Re: [hwloc-users] memory binding on Knights Landing

2016-10-04 Thread Brice Goglin


Le 12/09/2016 04:20, Brice Goglin a écrit :
> So what's really slow is reading sysfs and/or inserting all hwloc
> objects in the tree. I need to do some profiling. And I am moving the
> item "parallelize the discovery" higher in the TODO list :) Brice 

Hello

I ran more benchmarks. What's really slow is the reading of all sysfs
files. About 90% of the topology building time is spent there on KNL.
We're reading more than 7000 files (most of them are 6 files for each
hardware thread and 6 files for each cache).
Reading from sysfs is significantly slower than reading normal files
that are cached (not surprising since the kernel doesn't cache sysfs
file contents).
And reading on KNL is about 30 times slower than on my laptop (70us for
each sysfs file). Don't know why.

And if you have one process doing this on each core simultaneously,
things become up to 30x slower.

Looks like XML is really the way to go on these platforms. One thing
that XML currently misses is cgroup support. You need to export the XML
inside the same cgroup or the topology will be wrong. I am adding an
option to read the current cgroup restrictions from the OS and apply it
to a XML imported topology (must be created outside of all cgroups).

Brice

___
hwloc-users mailing list
hwloc-users@lists.open-mpi.org
https://rfd.newmexicoconsortium.org/mailman/listinfo/hwloc-users


Re: [hwloc-users] memory binding on Knights Landing

2016-09-12 Thread Dave Love
Brice Goglin  writes:

> So what's really slow is reading sysfs and/or inserting all hwloc
> objects in the tree. I need to do some profiling. And I am moving the
> item "parallelize the discovery" higher in the TODO list :)

It didn't seem to scale between systems with the number of sysfs opens,
accounting for differences in processor speed, but I didn't actually
profile.
___
hwloc-users mailing list
hwloc-users@lists.open-mpi.org
https://rfd.newmexicoconsortium.org/mailman/listinfo/hwloc-users


Re: [hwloc-users] memory binding on Knights Landing

2016-09-12 Thread Dave Love
Brice Goglin  writes:

> I am not sure where that hwloc for RHEL on KNL is available from.

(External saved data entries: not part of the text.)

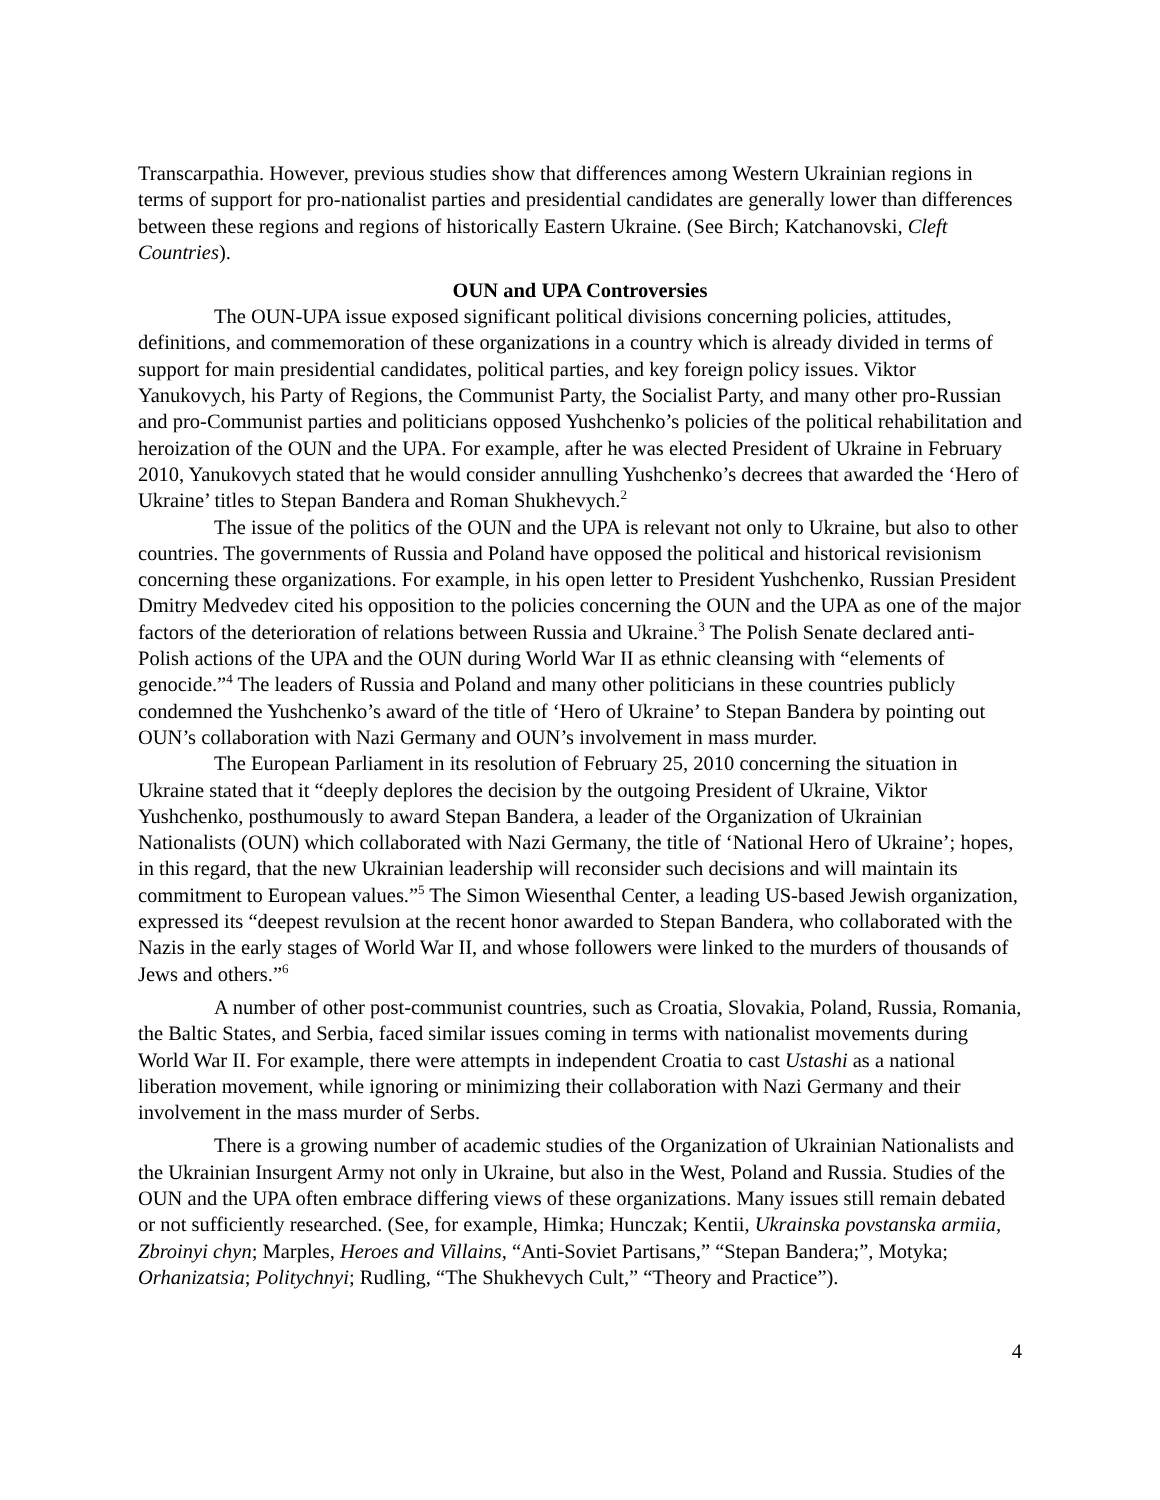Transcarpathia. However, previous studies show that differences among Western Ukrainian regions in terms of support for pro-nationalist parties and presidential candidates are generally lower than differences between these regions and regions of historically Eastern Ukraine. (See Birch; Katchanovski, Cleft Countries).
OUN and UPA Controversies
The OUN-UPA issue exposed significant political divisions concerning policies, attitudes, definitions, and commemoration of these organizations in a country which is already divided in terms of support for main presidential candidates, political parties, and key foreign policy issues. Viktor Yanukovych, his Party of Regions, the Communist Party, the Socialist Party, and many other pro-Russian and pro-Communist parties and politicians opposed Yushchenko’s policies of the political rehabilitation and heroization of the OUN and the UPA. For example, after he was elected President of Ukraine in February 2010, Yanukovych stated that he would consider annulling Yushchenko’s decrees that awarded the ‘Hero of Ukraine’ titles to Stepan Bandera and Roman Shukhevych.<sup>2</sup>
The issue of the politics of the OUN and the UPA is relevant not only to Ukraine, but also to other countries. The governments of Russia and Poland have opposed the political and historical revisionism concerning these organizations. For example, in his open letter to President Yushchenko, Russian President Dmitry Medvedev cited his opposition to the policies concerning the OUN and the UPA as one of the major factors of the deterioration of relations between Russia and Ukraine.<sup>3</sup> The Polish Senate declared anti-Polish actions of the UPA and the OUN during World War II as ethnic cleansing with “elements of genocide.”<sup>4</sup> The leaders of Russia and Poland and many other politicians in these countries publicly condemned the Yushchenko’s award of the title of ‘Hero of Ukraine’ to Stepan Bandera by pointing out OUN’s collaboration with Nazi Germany and OUN’s involvement in mass murder.
The European Parliament in its resolution of February 25, 2010 concerning the situation in Ukraine stated that it “deeply deplores the decision by the outgoing President of Ukraine, Viktor Yushchenko, posthumously to award Stepan Bandera, a leader of the Organization of Ukrainian Nationalists (OUN) which collaborated with Nazi Germany, the title of ‘National Hero of Ukraine’; hopes, in this regard, that the new Ukrainian leadership will reconsider such decisions and will maintain its commitment to European values.”<sup>5</sup> The Simon Wiesenthal Center, a leading US-based Jewish organization, expressed its “deepest revulsion at the recent honor awarded to Stepan Bandera, who collaborated with the Nazis in the early stages of World War II, and whose followers were linked to the murders of thousands of Jews and others.”<sup>6</sup>
A number of other post-communist countries, such as Croatia, Slovakia, Poland, Russia, Romania, the Baltic States, and Serbia, faced similar issues coming in terms with nationalist movements during World War II. For example, there were attempts in independent Croatia to cast Ustashi as a national liberation movement, while ignoring or minimizing their collaboration with Nazi Germany and their involvement in the mass murder of Serbs.
There is a growing number of academic studies of the Organization of Ukrainian Nationalists and the Ukrainian Insurgent Army not only in Ukraine, but also in the West, Poland and Russia. Studies of the OUN and the UPA often embrace differing views of these organizations. Many issues still remain debated or not sufficiently researched. (See, for example, Himka; Hunczak; Kentii, Ukrainska povstanska armiia, Zbroinyi chyn; Marples, Heroes and Villains, “Anti-Soviet Partisans,” “Stepan Bandera;”, Motyka; Orhanizatsia; Politychnyi; Rudling, “The Shukhevych Cult,” “Theory and Practice”).
4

It
> might be in Intel's "XPPSL" software suite.

I didn't know about that, but it only has hwloc 1.11.2, as in RHEL7
beta, in case the more recent changes for KNL are relevant.

[Because of the nasty packaging, it's not clear what version of the
other things it includes, and at least memkind is incompatible with
what's in EPEL.]
___
hwloc-users mailing list
hwloc-users@lists.open-mpi.org
https://rfd.newmexicoconsortium.org/mailman/listinfo/hwloc-users


Re: [hwloc-users] memory binding on Knights Landing

2016-09-12 Thread Brice Goglin
Le 08/09/2016 19:17, Brice Goglin a écrit :
>
>> By the way, is it expected that binding will be slow on it?  hwloc-bind
>> is ~10 times slower (~1s) than on two-socket sandybridge, and ~3 times
>> slower than on a 128-core, 16-socket system.
> Binding itself shouldn't be slower. But hwloc's topology discovery
> (which is performed by hwloc-bind before actual binding) is slower on
> KNL than on "normal" nodes. The overhead is basically linear with the
> number of hyperthreads, and KNL sequential perf is lower than your other
> nodes.
>
> The easy fix is to export the topology to XML with lstopo foo.xml and
> then tell all hwloc users to load from XML:
> export HWLOC_XMLFILE=foo.xml
> export HWLOC_THISSYSTEM=1
> https://www.open-mpi.org/projects/hwloc/doc/v1.11.4/a00030.php#faq_xml
>
> For hwloc 2.0, I am trying to make sure we don't perform useless
> discovery steps. hwloc-bind (and many applications) don't require all
> topology details. v1.x gathers everything and filters things out later.
> For 2.0, the plan is rather to directly just gather what we need. What
> you can try for fun is:
> export HWLOC_COMPONENTS=-x86 (without the above XML env vars)
> It disables the x86-specific discovery which is useless for most cases
> on Linux.
>

Interesting, this last idea doesn't help. XML is much faster (0.14s),
but normal discovery is still 1s without the x86-specific code.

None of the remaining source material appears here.